WHAT IS EXPECTED >>
Set down the listing below word for word, beginning with its first line and continuing through the line that contains "collector number: 5260", including that line and nothing after it.

Collected data entries
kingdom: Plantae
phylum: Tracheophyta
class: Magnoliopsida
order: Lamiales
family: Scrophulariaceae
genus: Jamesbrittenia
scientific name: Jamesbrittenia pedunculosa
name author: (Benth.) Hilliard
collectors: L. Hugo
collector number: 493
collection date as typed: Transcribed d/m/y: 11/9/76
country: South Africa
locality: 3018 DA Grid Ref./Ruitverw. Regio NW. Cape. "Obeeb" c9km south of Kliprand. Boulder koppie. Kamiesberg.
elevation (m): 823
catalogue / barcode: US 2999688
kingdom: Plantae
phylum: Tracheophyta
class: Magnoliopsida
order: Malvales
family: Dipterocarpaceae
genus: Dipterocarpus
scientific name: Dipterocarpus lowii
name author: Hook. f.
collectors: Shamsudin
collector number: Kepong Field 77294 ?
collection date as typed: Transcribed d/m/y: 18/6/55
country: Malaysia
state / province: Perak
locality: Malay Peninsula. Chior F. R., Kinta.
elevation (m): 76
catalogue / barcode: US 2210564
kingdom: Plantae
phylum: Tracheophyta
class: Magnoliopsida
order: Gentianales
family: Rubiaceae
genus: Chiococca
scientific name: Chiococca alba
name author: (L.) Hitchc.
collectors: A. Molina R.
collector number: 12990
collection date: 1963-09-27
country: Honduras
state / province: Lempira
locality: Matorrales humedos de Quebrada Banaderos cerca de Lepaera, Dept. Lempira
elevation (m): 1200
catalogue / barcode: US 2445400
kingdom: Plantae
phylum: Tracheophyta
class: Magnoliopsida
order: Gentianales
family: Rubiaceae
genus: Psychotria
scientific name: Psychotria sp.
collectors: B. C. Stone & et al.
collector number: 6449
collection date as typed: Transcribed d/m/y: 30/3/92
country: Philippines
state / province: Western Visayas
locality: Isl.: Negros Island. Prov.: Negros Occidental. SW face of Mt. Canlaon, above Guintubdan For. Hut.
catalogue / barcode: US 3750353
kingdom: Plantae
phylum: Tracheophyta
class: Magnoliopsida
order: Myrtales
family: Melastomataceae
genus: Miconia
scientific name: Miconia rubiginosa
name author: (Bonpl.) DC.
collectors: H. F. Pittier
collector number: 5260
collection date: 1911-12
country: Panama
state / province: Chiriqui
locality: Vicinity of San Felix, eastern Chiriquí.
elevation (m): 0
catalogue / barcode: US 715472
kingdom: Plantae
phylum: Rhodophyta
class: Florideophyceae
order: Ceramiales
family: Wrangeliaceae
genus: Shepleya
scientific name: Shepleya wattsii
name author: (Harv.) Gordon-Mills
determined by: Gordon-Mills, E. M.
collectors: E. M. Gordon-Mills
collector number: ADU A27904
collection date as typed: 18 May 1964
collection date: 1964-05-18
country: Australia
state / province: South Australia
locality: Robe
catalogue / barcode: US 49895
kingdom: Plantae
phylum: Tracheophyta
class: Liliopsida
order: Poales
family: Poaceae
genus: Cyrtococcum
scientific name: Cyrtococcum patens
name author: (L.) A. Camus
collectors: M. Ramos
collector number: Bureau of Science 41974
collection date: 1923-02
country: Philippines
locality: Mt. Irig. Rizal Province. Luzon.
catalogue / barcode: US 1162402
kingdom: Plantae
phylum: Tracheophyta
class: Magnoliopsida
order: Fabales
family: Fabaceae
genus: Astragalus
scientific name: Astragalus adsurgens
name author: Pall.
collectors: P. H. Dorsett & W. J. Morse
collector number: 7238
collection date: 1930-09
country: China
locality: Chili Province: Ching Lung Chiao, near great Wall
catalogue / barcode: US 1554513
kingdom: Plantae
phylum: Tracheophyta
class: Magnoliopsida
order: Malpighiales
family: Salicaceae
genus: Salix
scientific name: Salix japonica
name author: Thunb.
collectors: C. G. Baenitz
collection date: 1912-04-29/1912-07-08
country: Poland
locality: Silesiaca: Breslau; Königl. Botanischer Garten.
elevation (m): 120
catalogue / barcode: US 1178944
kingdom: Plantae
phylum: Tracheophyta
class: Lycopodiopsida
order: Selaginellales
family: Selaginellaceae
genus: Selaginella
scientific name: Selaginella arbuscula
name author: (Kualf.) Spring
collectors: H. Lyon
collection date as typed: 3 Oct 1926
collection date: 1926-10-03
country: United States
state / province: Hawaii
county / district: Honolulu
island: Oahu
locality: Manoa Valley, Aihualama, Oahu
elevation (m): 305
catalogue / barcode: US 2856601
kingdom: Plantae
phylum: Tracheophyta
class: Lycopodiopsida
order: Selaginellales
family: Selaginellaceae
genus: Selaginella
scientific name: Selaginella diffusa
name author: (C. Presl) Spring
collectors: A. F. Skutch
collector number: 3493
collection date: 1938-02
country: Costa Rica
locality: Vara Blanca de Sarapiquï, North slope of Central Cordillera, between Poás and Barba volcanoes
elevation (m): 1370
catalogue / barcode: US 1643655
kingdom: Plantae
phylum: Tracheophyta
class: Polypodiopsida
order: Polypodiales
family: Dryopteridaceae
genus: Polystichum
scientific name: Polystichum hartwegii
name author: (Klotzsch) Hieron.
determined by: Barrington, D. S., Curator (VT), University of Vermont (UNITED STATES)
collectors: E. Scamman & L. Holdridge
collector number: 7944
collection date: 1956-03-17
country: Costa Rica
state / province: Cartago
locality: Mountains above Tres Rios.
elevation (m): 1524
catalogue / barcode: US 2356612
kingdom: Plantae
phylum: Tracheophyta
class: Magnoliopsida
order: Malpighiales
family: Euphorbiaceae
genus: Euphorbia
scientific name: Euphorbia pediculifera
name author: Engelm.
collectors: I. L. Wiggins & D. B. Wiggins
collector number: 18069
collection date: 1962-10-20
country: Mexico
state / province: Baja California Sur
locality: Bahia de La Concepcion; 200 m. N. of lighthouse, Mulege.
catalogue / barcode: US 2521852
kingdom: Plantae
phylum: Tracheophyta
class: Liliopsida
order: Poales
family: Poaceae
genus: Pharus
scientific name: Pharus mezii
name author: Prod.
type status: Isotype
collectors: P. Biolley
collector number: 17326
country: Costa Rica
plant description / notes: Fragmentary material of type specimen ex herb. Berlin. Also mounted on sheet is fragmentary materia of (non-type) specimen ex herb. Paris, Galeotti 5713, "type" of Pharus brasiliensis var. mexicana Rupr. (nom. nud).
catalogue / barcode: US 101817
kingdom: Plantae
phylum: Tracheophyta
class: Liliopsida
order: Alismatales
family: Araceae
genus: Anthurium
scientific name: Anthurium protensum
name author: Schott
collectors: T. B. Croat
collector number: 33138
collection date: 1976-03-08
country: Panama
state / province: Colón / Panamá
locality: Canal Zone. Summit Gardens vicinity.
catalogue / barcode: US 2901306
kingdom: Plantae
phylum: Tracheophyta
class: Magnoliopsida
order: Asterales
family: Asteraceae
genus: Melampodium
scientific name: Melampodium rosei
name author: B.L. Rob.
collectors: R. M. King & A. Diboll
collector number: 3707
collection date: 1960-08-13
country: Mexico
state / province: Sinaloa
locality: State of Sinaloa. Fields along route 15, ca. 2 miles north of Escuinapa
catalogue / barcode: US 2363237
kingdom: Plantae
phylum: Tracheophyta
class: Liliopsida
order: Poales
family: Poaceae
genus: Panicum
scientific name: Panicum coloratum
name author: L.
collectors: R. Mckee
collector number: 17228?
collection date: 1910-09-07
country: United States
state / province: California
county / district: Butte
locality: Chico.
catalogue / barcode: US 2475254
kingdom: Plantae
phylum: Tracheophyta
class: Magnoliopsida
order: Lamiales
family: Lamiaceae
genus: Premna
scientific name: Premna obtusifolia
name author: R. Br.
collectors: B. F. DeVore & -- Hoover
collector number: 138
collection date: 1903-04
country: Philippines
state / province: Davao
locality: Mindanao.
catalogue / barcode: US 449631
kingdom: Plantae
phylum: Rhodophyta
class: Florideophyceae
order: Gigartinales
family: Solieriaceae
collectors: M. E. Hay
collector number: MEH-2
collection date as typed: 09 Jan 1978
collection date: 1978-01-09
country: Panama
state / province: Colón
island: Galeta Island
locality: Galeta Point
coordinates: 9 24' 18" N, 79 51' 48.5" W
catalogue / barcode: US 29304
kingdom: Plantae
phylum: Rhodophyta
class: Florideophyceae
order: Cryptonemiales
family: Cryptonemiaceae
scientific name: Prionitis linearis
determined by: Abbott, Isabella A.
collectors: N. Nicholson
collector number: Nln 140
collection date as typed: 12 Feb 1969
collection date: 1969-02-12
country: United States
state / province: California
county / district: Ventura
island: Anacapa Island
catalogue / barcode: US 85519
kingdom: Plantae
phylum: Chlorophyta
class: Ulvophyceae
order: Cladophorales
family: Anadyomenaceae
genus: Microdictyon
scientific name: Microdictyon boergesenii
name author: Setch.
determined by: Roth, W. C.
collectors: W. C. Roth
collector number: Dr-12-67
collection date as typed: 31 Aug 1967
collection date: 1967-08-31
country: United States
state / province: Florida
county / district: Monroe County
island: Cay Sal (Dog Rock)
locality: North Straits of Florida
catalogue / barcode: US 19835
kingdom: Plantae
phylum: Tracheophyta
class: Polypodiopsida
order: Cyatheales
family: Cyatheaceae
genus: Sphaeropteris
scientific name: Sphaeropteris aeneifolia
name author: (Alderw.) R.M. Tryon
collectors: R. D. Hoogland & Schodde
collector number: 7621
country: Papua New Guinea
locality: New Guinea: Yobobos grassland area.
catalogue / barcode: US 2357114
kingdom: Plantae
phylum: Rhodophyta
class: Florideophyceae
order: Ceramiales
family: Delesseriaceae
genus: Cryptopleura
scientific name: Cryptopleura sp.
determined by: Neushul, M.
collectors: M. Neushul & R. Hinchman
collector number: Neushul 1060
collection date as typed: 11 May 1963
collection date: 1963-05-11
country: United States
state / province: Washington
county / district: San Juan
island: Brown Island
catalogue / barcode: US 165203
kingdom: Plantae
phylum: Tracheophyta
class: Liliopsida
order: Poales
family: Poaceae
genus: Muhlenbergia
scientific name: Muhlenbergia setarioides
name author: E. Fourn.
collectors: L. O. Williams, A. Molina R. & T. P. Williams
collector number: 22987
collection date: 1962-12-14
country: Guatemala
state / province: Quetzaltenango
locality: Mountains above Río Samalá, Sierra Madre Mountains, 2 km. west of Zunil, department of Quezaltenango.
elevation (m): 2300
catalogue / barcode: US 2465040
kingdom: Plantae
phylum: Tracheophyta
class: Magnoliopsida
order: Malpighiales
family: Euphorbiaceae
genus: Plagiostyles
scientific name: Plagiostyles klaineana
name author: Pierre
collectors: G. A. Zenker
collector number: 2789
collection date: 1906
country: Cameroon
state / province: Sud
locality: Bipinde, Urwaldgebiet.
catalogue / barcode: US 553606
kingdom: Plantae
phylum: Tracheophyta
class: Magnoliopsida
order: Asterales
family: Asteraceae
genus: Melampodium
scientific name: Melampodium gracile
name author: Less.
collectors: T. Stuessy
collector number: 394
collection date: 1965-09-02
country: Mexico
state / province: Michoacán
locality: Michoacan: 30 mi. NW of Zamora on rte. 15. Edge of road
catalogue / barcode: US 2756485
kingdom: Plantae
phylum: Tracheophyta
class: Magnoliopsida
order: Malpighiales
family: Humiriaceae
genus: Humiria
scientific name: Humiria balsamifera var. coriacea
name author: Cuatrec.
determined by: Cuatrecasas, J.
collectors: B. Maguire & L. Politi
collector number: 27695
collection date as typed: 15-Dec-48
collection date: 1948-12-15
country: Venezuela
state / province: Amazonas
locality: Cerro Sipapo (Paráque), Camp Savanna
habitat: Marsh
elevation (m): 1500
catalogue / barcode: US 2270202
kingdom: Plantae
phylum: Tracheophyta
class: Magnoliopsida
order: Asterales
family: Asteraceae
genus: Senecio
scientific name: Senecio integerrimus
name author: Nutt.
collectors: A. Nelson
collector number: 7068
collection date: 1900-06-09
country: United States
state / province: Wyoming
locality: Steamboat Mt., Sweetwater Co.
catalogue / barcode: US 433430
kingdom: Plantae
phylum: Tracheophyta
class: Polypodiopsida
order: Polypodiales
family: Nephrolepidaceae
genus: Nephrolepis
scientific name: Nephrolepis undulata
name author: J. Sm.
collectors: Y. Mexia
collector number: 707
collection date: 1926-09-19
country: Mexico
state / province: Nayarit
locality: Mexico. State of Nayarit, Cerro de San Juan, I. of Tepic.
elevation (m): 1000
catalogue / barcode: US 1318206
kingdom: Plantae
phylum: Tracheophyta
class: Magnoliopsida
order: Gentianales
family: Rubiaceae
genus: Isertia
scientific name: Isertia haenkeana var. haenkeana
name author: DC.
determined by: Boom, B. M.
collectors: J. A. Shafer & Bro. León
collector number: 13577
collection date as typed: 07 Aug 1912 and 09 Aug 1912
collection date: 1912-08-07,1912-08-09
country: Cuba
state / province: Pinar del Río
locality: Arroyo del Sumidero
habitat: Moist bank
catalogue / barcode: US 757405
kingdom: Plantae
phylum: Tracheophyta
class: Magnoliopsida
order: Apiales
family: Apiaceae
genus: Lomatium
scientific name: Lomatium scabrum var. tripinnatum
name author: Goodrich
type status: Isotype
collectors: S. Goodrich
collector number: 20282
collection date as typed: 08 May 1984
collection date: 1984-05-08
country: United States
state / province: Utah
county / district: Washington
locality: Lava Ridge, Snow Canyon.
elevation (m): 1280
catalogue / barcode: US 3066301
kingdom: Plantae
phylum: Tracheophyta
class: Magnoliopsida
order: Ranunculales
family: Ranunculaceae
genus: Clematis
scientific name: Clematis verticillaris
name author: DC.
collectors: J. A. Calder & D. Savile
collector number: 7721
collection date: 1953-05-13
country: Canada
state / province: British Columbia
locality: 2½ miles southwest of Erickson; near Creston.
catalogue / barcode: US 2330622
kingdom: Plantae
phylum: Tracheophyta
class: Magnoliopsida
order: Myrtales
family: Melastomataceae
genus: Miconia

RESPONSE >>
kingdom: Plantae
phylum: Tracheophyta
class: Magnoliopsida
order: Lamiales
family: Scrophulariaceae
genus: Jamesbrittenia
scientific name: Jamesbrittenia pedunculosa
name author: (Benth.) Hilliard
collectors: L. Hugo
collector number: 493
collection date as typed: Transcribed d/m/y: 11/9/76
country: South Africa
locality: 3018 DA Grid Ref./Ruitverw. Regio NW. Cape. "Obeeb" c9km south of Kliprand. Boulder koppie. Kamiesberg.
elevation (m): 823
catalogue / barcode: US 2999688
kingdom: Plantae
phylum: Tracheophyta
class: Magnoliopsida
order: Malvales
family: Dipterocarpaceae
genus: Dipterocarpus
scientific name: Dipterocarpus lowii
name author: Hook. f.
collectors: Shamsudin
collector number: Kepong Field 77294 ?
collection date as typed: Transcribed d/m/y: 18/6/55
country: Malaysia
state / province: Perak
locality: Malay Peninsula. Chior F. R., Kinta.
elevation (m): 76
catalogue / barcode: US 2210564
kingdom: Plantae
phylum: Tracheophyta
class: Magnoliopsida
order: Gentianales
family: Rubiaceae
genus: Chiococca
scientific name: Chiococca alba
name author: (L.) Hitchc.
collectors: A. Molina R.
collector number: 12990
collection date: 1963-09-27
country: Honduras
state / province: Lempira
locality: Matorrales humedos de Quebrada Banaderos cerca de Lepaera, Dept. Lempira
elevation (m): 1200
catalogue / barcode: US 2445400
kingdom: Plantae
phylum: Tracheophyta
class: Magnoliopsida
order: Gentianales
family: Rubiaceae
genus: Psychotria
scientific name: Psychotria sp.
collectors: B. C. Stone & et al.
collector number: 6449
collection date as typed: Transcribed d/m/y: 30/3/92
country: Philippines
state / province: Western Visayas
locality: Isl.: Negros Island. Prov.: Negros Occidental. SW face of Mt. Canlaon, above Guintubdan For. Hut.
catalogue / barcode: US 3750353
kingdom: Plantae
phylum: Tracheophyta
class: Magnoliopsida
order: Myrtales
family: Melastomataceae
genus: Miconia
scientific name: Miconia rubiginosa
name author: (Bonpl.) DC.
collectors: H. F. Pittier
collector number: 5260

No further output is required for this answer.